Data items
>>>

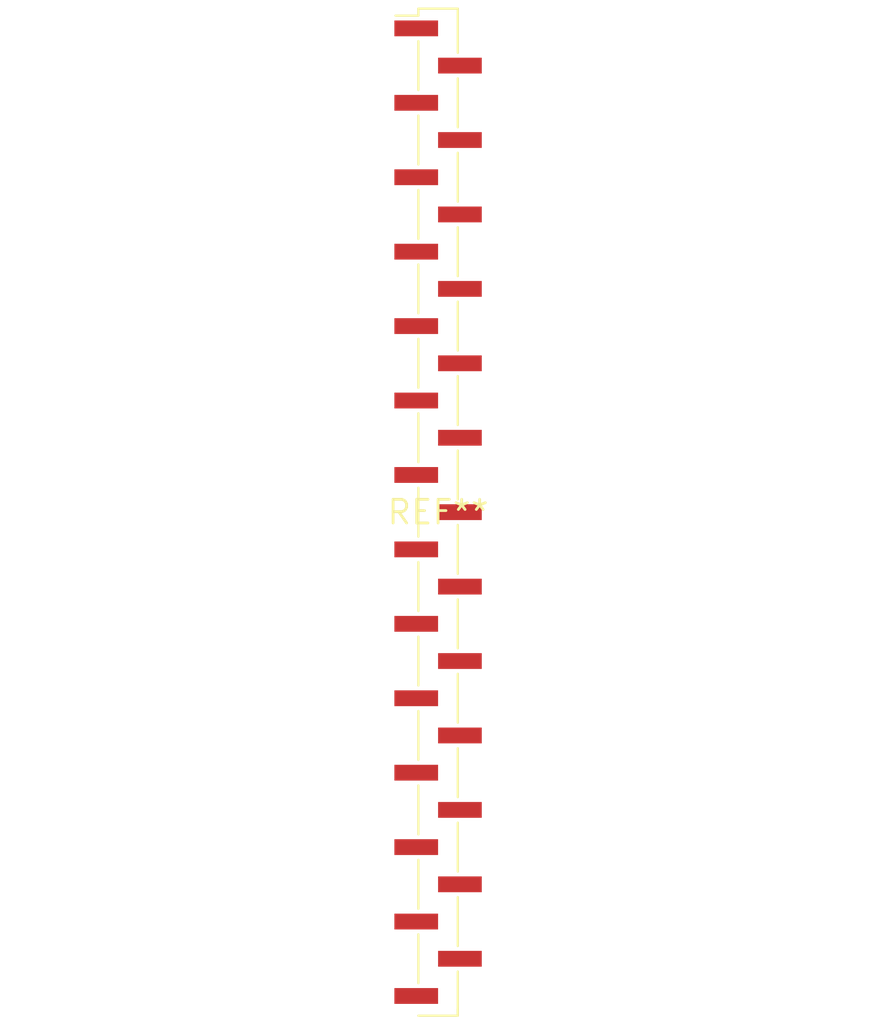
<source format=kicad_pcb>
(kicad_pcb (version 20240108) (generator pcbnew)

  (general
    (thickness 1.6)
  )

  (paper "A4")
  (layers
    (0 "F.Cu" signal)
    (31 "B.Cu" signal)
    (32 "B.Adhes" user "B.Adhesive")
    (33 "F.Adhes" user "F.Adhesive")
    (34 "B.Paste" user)
    (35 "F.Paste" user)
    (36 "B.SilkS" user "B.Silkscreen")
    (37 "F.SilkS" user "F.Silkscreen")
    (38 "B.Mask" user)
    (39 "F.Mask" user)
    (40 "Dwgs.User" user "User.Drawings")
    (41 "Cmts.User" user "User.Comments")
    (42 "Eco1.User" user "User.Eco1")
    (43 "Eco2.User" user "User.Eco2")
    (44 "Edge.Cuts" user)
    (45 "Margin" user)
    (46 "B.CrtYd" user "B.Courtyard")
    (47 "F.CrtYd" user "F.Courtyard")
    (48 "B.Fab" user)
    (49 "F.Fab" user)
    (50 "User.1" user)
    (51 "User.2" user)
    (52 "User.3" user)
    (53 "User.4" user)
    (54 "User.5" user)
    (55 "User.6" user)
    (56 "User.7" user)
    (57 "User.8" user)
    (58 "User.9" user)
  )

  (setup
    (pad_to_mask_clearance 0)
    (pcbplotparams
      (layerselection 0x00010fc_ffffffff)
      (plot_on_all_layers_selection 0x0000000_00000000)
      (disableapertmacros false)
      (usegerberextensions false)
      (usegerberattributes false)
      (usegerberadvancedattributes false)
      (creategerberjobfile false)
      (dashed_line_dash_ratio 12.000000)
      (dashed_line_gap_ratio 3.000000)
      (svgprecision 4)
      (plotframeref false)
      (viasonmask false)
      (mode 1)
      (useauxorigin false)
      (hpglpennumber 1)
      (hpglpenspeed 20)
      (hpglpendiameter 15.000000)
      (dxfpolygonmode false)
      (dxfimperialunits false)
      (dxfusepcbnewfont false)
      (psnegative false)
      (psa4output false)
      (plotreference false)
      (plotvalue false)
      (plotinvisibletext false)
      (sketchpadsonfab false)
      (subtractmaskfromsilk false)
      (outputformat 1)
      (mirror false)
      (drillshape 1)
      (scaleselection 1)
      (outputdirectory "")
    )
  )

  (net 0 "")

  (footprint "PinHeader_1x27_P2.00mm_Vertical_SMD_Pin1Left" (layer "F.Cu") (at 0 0))

)

</source>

<<<

§ **What is expected**
For the string "SilkS", search the preceding data and copy every line that includes it.

§ **Output of the task**
    (36 "B.SilkS" user "B.Silkscreen")
    (37 "F.SilkS" user "F.Silkscreen")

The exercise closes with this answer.